__Recorded information__
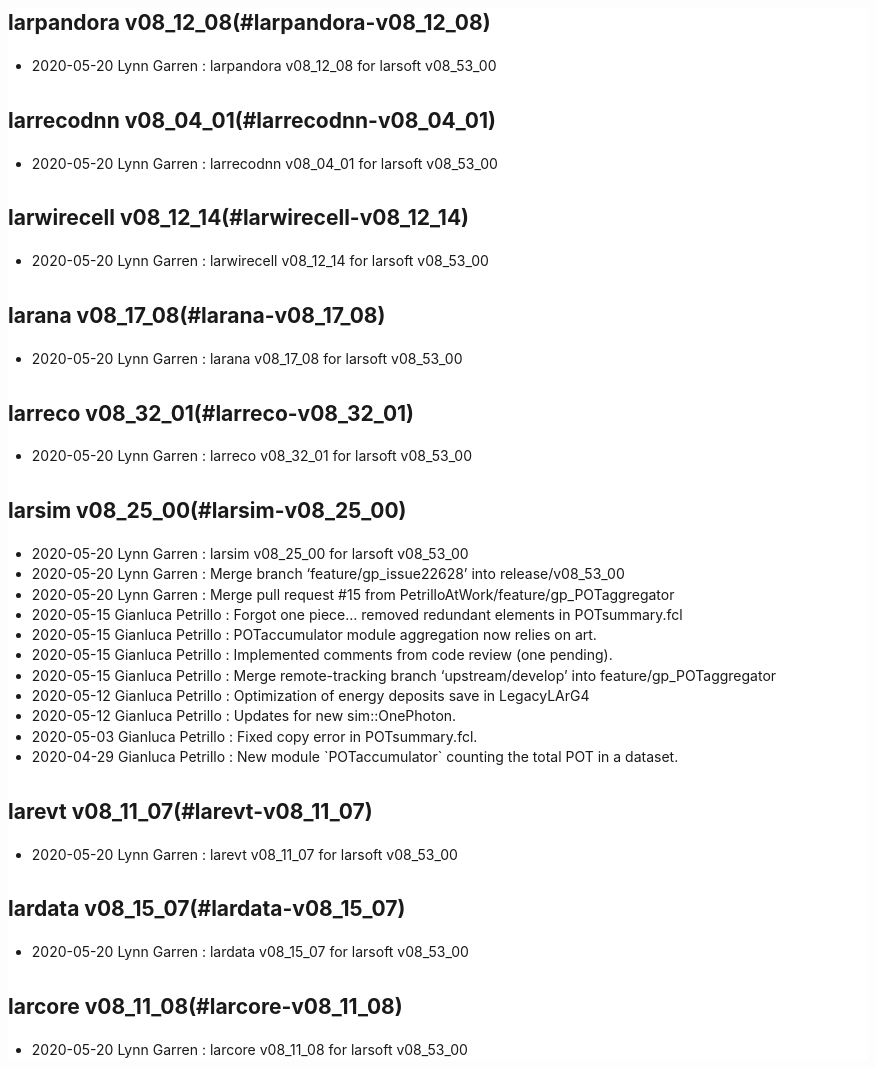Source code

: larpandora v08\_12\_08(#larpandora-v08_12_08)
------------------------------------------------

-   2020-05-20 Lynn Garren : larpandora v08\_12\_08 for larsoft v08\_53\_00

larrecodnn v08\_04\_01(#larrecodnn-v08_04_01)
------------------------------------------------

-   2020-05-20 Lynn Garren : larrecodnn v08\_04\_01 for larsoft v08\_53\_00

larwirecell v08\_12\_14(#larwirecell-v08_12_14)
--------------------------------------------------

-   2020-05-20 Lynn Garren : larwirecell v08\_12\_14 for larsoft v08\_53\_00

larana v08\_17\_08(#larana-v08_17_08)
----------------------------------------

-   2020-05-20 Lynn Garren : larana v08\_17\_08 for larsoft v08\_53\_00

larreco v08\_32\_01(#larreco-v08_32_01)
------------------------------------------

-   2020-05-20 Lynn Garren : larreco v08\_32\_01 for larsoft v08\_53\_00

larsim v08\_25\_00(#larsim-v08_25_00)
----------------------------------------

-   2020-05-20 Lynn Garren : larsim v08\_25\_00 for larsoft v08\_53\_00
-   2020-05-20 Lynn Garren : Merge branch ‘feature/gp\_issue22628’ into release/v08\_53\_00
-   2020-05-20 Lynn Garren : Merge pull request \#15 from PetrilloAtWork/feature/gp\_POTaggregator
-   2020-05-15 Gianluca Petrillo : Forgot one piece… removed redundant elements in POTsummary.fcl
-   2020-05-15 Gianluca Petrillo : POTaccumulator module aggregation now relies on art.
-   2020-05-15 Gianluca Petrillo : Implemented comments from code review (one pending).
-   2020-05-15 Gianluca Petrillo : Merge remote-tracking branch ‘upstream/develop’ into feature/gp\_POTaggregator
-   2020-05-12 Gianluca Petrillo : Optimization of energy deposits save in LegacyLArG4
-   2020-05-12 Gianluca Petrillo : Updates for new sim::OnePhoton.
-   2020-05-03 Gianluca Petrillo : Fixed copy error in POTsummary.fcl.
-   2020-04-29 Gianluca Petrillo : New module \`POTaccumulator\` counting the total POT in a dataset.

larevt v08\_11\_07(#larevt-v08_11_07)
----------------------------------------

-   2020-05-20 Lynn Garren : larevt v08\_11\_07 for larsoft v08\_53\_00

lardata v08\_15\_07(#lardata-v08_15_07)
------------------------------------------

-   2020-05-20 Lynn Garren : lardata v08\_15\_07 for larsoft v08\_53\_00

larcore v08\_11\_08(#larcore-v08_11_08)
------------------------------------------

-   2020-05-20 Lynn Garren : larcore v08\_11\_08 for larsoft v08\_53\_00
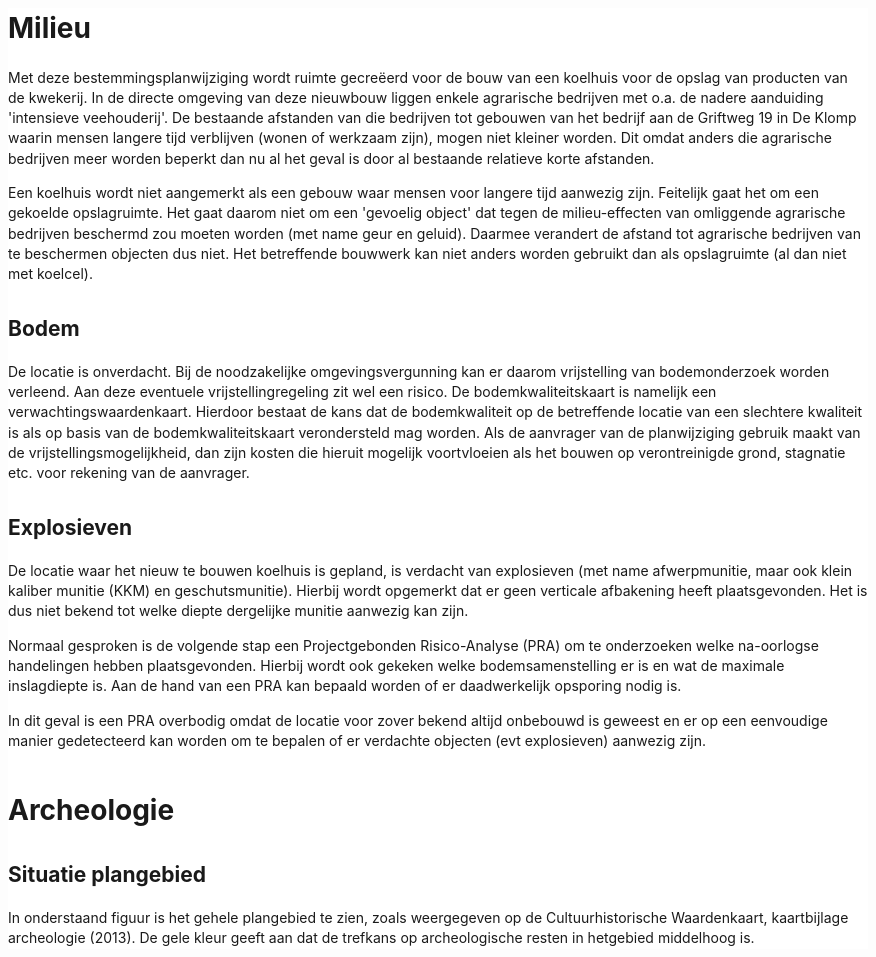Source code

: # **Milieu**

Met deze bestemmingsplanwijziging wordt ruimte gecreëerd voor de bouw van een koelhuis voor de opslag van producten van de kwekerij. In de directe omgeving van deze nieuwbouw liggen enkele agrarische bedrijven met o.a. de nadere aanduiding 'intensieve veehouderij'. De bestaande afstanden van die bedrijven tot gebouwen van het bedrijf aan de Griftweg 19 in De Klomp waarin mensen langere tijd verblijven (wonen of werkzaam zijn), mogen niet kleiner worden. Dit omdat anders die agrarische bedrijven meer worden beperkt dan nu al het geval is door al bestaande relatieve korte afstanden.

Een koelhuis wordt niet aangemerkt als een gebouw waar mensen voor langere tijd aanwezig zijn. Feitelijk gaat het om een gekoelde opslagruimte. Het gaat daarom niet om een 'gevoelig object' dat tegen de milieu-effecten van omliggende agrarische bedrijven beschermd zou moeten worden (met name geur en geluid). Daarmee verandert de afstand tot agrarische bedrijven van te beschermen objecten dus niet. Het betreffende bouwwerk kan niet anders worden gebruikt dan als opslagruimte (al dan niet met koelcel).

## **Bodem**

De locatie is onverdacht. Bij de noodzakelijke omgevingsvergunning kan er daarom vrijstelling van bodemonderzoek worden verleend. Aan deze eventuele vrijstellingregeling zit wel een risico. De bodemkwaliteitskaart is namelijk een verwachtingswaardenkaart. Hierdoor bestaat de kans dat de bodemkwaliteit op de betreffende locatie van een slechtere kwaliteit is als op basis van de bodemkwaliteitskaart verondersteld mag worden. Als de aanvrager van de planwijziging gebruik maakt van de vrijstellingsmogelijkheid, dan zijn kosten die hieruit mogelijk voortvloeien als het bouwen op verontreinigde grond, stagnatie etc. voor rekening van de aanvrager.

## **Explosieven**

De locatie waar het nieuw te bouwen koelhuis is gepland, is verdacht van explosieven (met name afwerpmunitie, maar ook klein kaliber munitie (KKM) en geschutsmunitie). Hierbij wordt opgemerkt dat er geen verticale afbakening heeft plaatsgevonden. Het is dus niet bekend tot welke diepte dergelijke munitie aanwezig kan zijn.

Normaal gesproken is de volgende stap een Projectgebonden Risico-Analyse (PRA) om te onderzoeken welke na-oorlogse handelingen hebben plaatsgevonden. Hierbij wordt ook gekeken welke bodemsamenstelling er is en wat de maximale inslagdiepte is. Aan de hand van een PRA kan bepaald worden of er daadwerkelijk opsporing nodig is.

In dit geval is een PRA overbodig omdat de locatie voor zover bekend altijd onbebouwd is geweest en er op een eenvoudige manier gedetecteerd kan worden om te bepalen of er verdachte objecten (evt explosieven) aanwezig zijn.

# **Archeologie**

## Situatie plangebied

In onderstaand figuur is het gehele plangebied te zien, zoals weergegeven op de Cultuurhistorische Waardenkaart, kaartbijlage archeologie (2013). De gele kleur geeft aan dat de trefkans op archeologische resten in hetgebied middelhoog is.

__Exercise goal__
Copy out the lines above exactly, beginning at the one that contains "review (one pending)." and ending at the one that contains "for new sim::OnePhoton.".

__Task result__
-   2020-05-15 Gianluca Petrillo : Implemented comments from code review (one pending).
-   2020-05-15 Gianluca Petrillo : Merge remote-tracking branch ‘upstream/develop’ into feature/gp\_POTaggregator
-   2020-05-12 Gianluca Petrillo : Optimization of energy deposits save in LegacyLArG4
-   2020-05-12 Gianluca Petrillo : Updates for new sim::OnePhoton.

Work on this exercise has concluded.